Assignment -
Output each of the following lines verbatim, leaving the pictures out of your response.

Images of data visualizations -
- - -

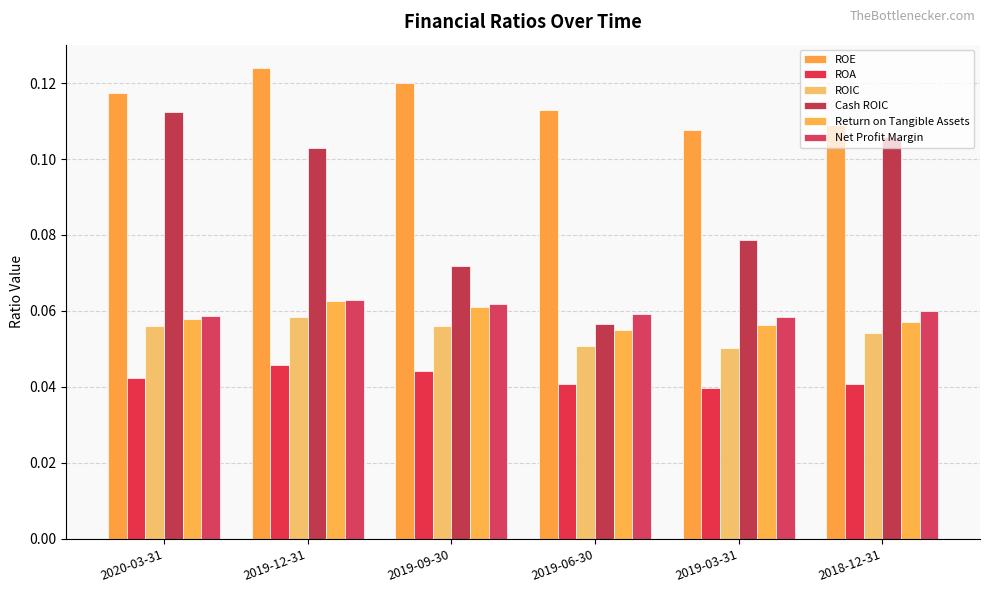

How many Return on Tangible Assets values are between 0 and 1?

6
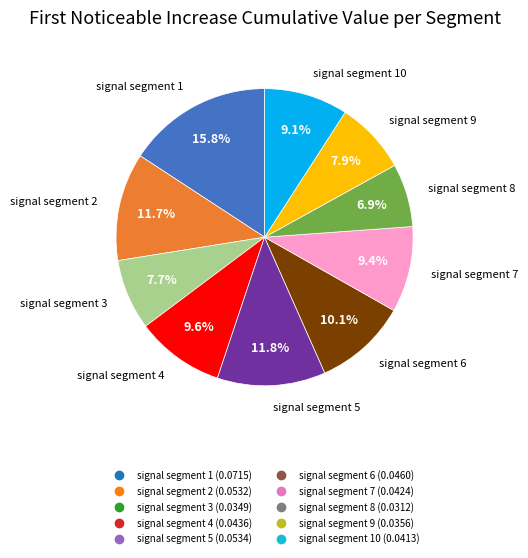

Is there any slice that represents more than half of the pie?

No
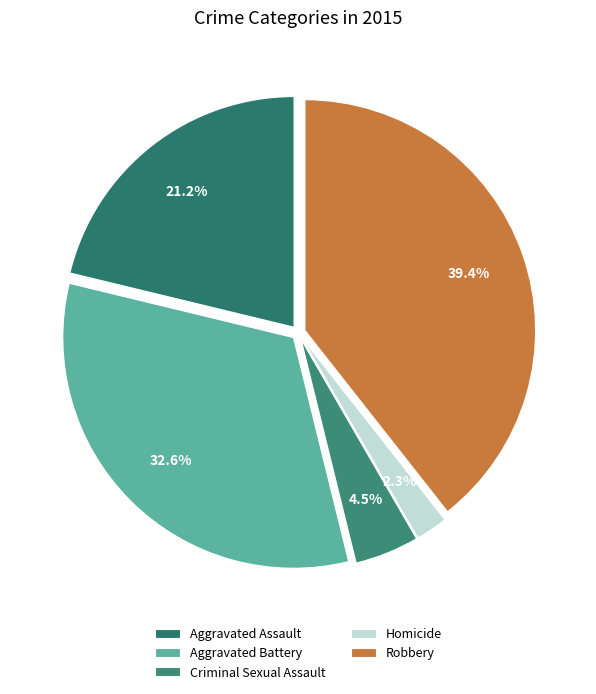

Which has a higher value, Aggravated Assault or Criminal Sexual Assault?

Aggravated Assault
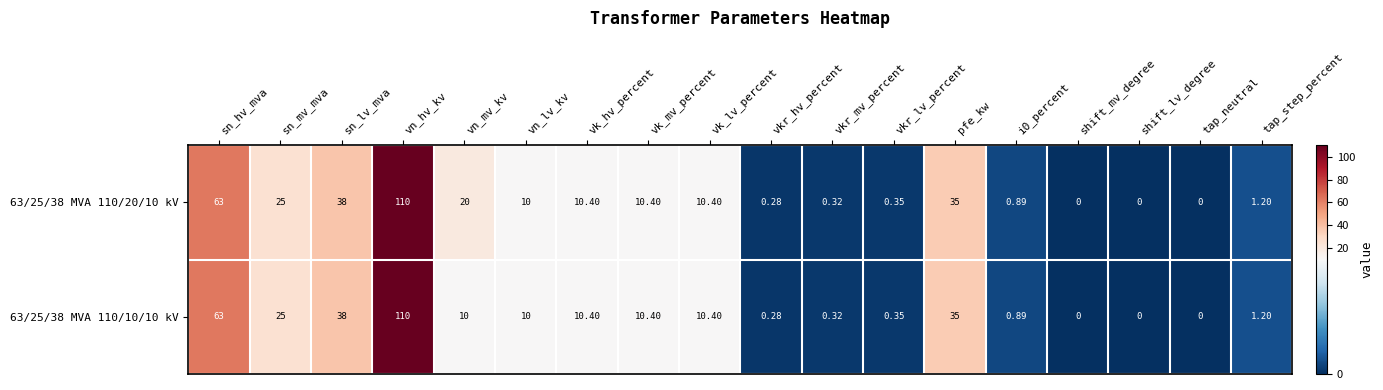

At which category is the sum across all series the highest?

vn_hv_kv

- - -

Solution for this task -
How many Return on Tangible Assets values are between 0 and 1?

6

Is there any slice that represents more than half of the pie?

No

Which has a higher value, Aggravated Assault or Criminal Sexual Assault?

Aggravated Assault

At which category is the sum across all series the highest?

vn_hv_kv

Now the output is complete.